This is my first post towards the endeavor. I know things would be going uphill from here. Thank you for the opportunity.

Well we all have interacted with the “The one” sometime or the other in life; in real or in Utopian socialism. So why is that so important and imperative. You see your friend wear her boyfriend’s T-shirt to sleep like it’s her second skin. You see an elderly man hold his wife’s frail hand in his as he helps her down the stairs. You see your roommate call up her first love when she is unhappy (even though she’s with someone else now) and vent to him, because she knows he’s that one person she always turns to. When you see this, you imagine what it would be like to have a person like that, to have a soulmate. That pressure or need comes in many forms, and affects us in many ways and turns into a necessity.

Sometimes, you just want what others have.

That aching emptiness that comes with not being in love is a considerable blow when we are so young that we just want what others have. We want someone’s over-sized t-shirt to wear. We want to be held when we cry. We want to relate to these happy couples, and put an end to the self-pity that overflows when we see others happily in love. We also want the love they’ve found. Sometimes, it has nothing to do with our own needs. We may have no place in our life for love, but seeing everyone in love makes us feel like it is important.

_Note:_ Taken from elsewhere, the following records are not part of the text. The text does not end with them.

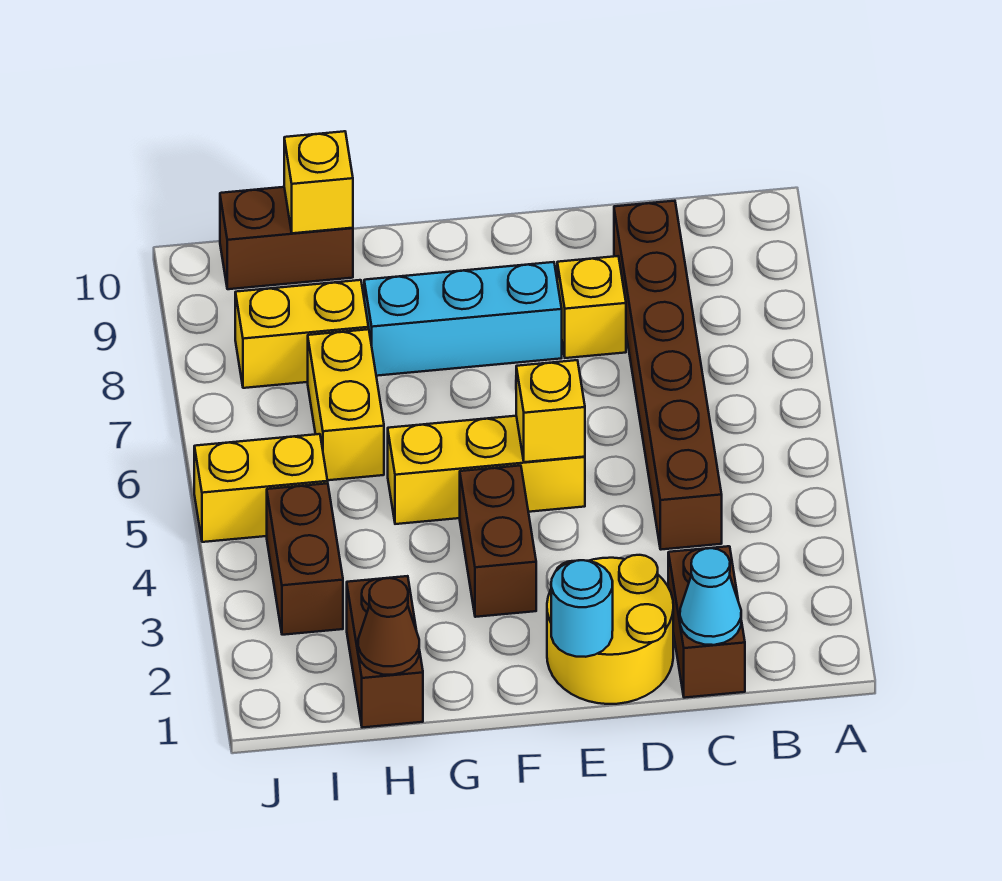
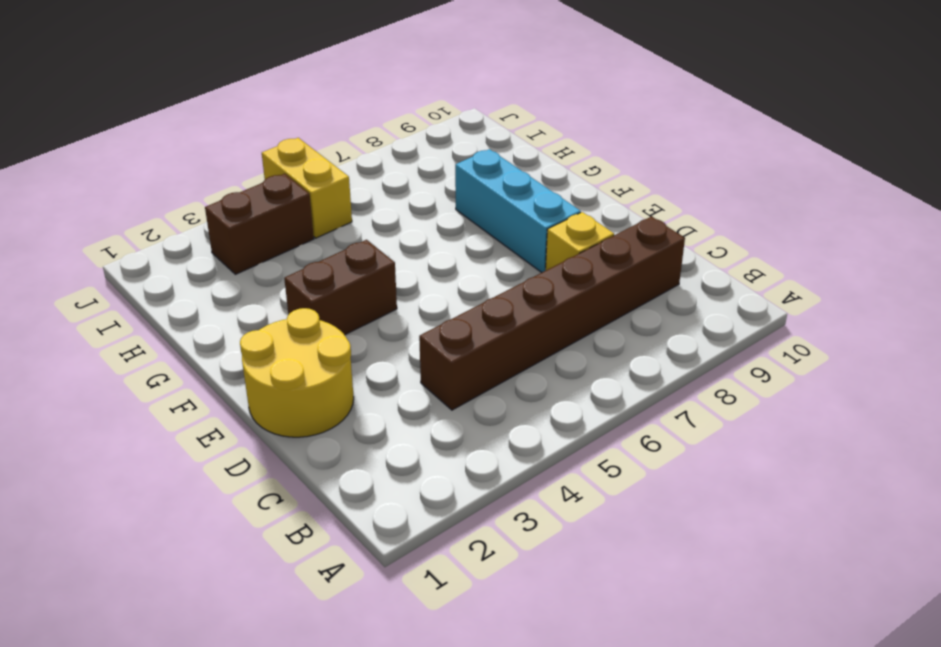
none -> brown 1x2 brick [668,546,745,698]
none -> yellow 1x3 brick [388,416,585,524]
none -> brown 1x2 brick [347,576,423,728]

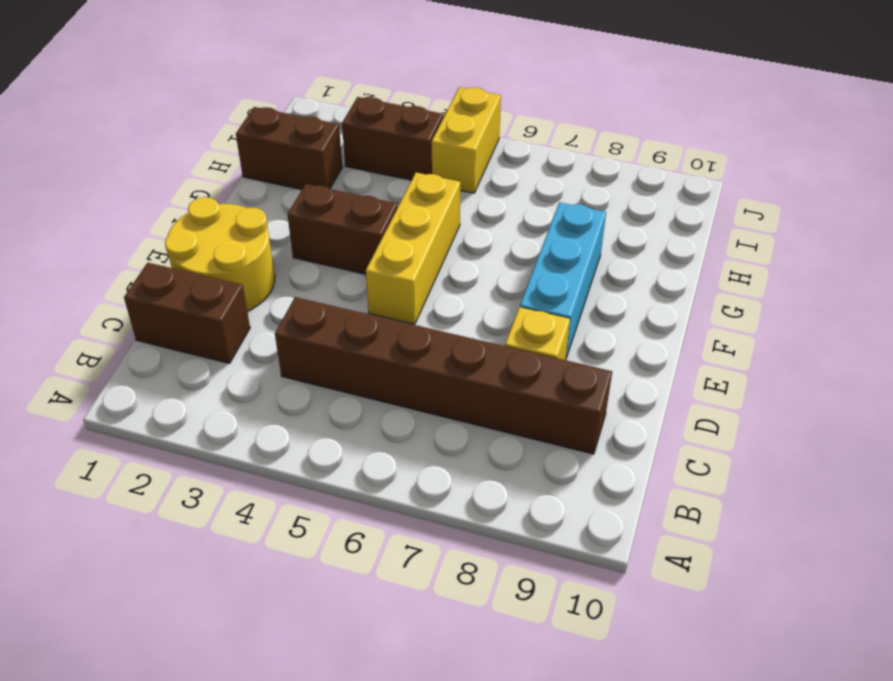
none -> yellow 1x2 brick [308,329,384,480]
none -> yellow 1x2 brick [235,280,369,388]
none -> brown 1x2 brick [220,187,353,289]

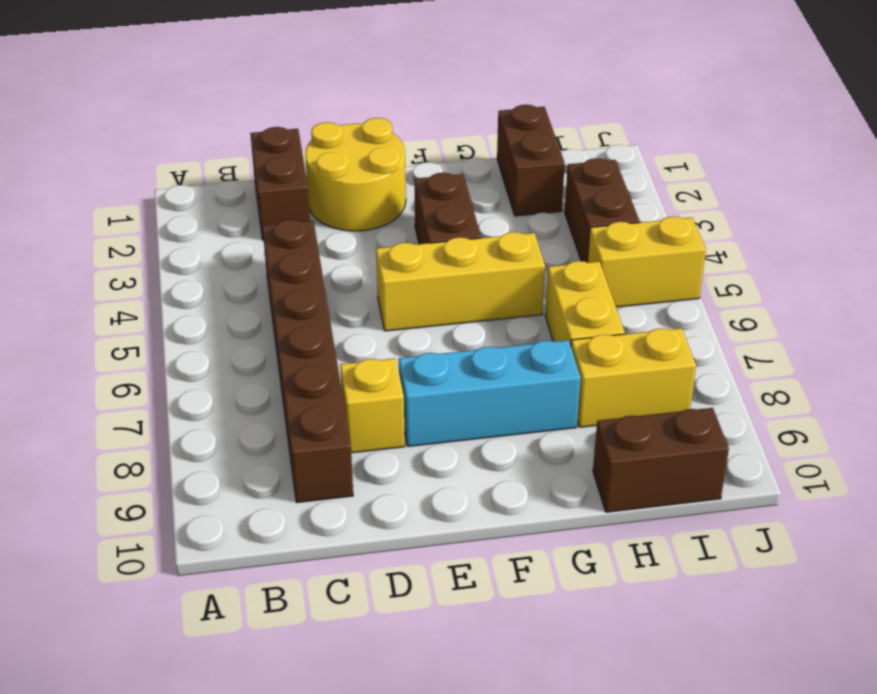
none -> cyan 1x1 cone [680,548,741,645]
none -> cyan 1x1 round brick [551,560,613,657]
none -> yellow 1x1 brick [516,360,585,462]

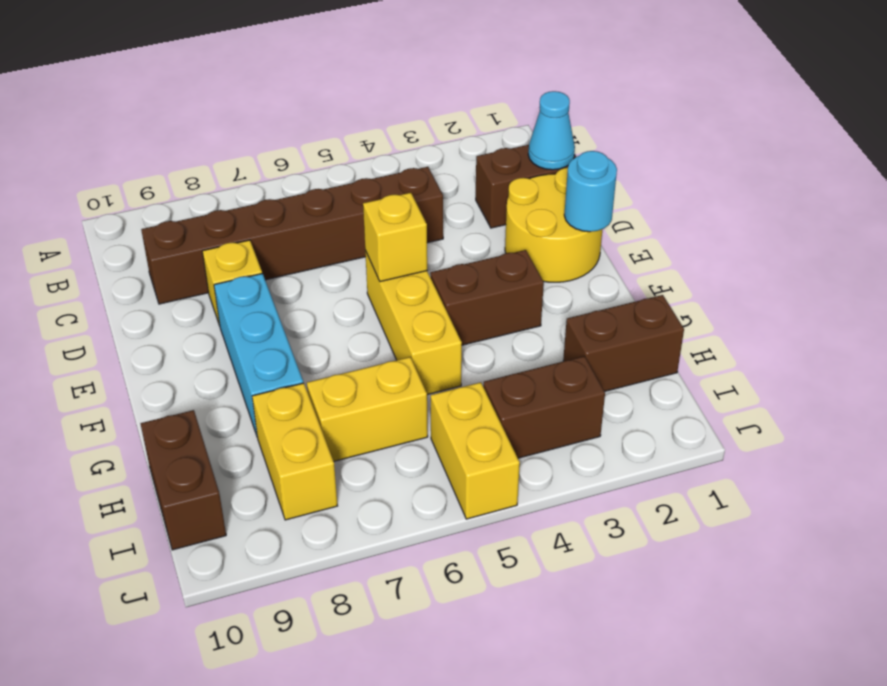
none -> brown 1x1 cone [358,578,419,675]
none -> yellow 1x1 brick [284,131,353,233]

When you’re on, barely managing to make rent and keep a steady job, seeing everyone around you getting married can throw you off balance. Even if you aren’t physically surrounded by people who are getting married or “settling down” with their partners, you will see plenty of people doing so on social media, which we all spend a lot of time on. If we constantly see this every day, it is likely to affect our idea about our own love life, especially if we compare ourselves to others. In fact, it will affect the importance we place on love, against the other aspects of our life. In many cases, this “Fear Of Missing Out” or FOMO, is what causes many people to want to date or find “the one.”
Indian society doesn’t help matters, encouraging young people to get married and make babies as soon as they enter their mid-twenties. So, many people date to look for “the one,” who, according to society, must be found by the age of 29, must be the same caste, must be fair, must be thin, must be all kinds of “adarsh” but must also be a “soulmate.” Sometimes, people just pick a good candidate who fits this bill and ridiculously call it a “love-arranged” coupling. There is a comic undertone to this desperate search for one’s better half, which presumes that love can be forced like this.

Let’s talk about being a good lover for a second, even though that is something which people rarely seem to consider. She regretted she didn’t spend enough time meeting more men when she was younger and, to put it bluntly, “sleeping around.” She even admits that it made her under-confident about being a good partner to her now ex.

Spending time exploring your options, meeting new people, and learning how to love from different people, be it in a physical or emotional way, is important. It helps us grow as a person, and realize what we need in our partner. More importantly, it helps us understand what we definitely don’t want in a partner. When you’re constantly searching for a soulmate, you treat every person you meet with that thought hanging over your head. Maybe they are just all unique human beings who can teach you different things about life and love – not ‘The One’. Embrace that ephemeral but beautiful experience.

Find yourself, first.

Your teens may be a time when you associate yourself with a certain identity, but your twenties are when all that unravels and you begin a journey of self-discovery. First jobs, finishing colleges, moving out of your home, your first break-up, and a lot of major changes happen in your twenties, making your discover new skills, strengths and aspects of yourself.

While having a partner support you through all this is great, sometimes the upheaval and transformation that happens, subsequently, is of such a high magnitude, it causes us to grow out of our friends and partners. There are some experiences we need to have alone in life, and leaning on a soulmate for them, instead of undertaking that difficult journey solo, never works. Not following our dream job because of a relationship, giving up our education for marriage, or putting up with suffocating possessiveness in the name of love and being soulmates, are some of these things. When you don’t spend sorting out these aspects of your life, they come back to haunt you later, causing you to resent your partner.

So much contributes to the feeling that finding ‘The One’ is the most important thing in life, causing us to waste our youth in that pursuit. But how can we do justice to our soulmate if we aren’t sure about who we are, and whether we are capable of that commitment?